Dataset entries:
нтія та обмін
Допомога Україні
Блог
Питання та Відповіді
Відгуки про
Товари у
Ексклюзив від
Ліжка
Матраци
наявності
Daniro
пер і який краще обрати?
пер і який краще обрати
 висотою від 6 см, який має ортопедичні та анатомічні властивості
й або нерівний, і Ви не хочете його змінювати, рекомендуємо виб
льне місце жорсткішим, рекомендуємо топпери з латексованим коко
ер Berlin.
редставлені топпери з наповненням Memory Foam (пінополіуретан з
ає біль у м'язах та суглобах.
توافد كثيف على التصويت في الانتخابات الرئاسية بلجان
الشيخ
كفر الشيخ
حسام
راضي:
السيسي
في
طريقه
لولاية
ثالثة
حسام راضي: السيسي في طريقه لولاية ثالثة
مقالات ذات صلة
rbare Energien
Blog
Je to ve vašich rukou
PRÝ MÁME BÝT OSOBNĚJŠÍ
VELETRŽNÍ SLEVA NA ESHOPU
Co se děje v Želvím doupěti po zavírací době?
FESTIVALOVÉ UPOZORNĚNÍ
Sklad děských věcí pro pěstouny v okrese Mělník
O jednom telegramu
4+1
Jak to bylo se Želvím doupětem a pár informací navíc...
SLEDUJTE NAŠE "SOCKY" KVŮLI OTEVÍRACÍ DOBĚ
--
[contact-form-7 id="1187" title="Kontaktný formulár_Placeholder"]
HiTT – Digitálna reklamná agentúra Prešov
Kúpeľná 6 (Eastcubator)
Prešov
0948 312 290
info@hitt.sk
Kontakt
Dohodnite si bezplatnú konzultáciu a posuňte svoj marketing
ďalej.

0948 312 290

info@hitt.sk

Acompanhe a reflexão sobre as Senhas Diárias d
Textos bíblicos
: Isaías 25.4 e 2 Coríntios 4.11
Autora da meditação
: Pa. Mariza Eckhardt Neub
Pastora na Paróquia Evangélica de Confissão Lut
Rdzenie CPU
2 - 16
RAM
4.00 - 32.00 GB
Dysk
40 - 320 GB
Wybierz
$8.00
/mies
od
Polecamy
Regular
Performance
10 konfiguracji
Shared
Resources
---
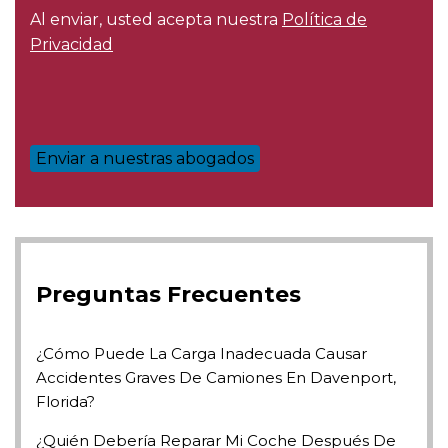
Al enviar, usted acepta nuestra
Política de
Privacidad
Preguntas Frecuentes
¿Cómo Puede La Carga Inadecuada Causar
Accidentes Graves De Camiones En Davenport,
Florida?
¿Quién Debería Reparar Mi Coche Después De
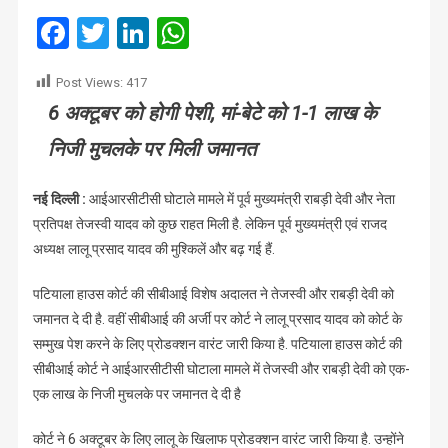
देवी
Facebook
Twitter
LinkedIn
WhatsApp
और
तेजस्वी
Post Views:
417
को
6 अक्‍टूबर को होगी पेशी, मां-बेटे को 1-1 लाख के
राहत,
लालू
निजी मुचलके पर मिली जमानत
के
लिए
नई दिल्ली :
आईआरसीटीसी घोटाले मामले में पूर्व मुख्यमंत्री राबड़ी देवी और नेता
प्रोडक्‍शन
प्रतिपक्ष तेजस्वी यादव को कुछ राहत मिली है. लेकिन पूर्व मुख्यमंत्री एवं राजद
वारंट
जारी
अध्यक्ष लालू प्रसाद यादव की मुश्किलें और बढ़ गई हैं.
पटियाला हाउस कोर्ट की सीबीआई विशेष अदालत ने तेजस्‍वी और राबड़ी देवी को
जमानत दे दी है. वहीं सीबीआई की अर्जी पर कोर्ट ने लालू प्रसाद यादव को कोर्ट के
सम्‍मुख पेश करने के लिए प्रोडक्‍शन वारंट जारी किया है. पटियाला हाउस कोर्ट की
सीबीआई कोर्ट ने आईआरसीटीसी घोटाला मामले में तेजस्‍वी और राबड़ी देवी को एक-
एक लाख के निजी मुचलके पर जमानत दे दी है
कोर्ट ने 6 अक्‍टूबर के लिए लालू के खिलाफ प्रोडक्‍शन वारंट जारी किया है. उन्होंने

*PROBLEM TO WORK ON*
On how many lines of the data does the word "рекомендуємо" appear? Only the number is wanted.

*REPLY*
2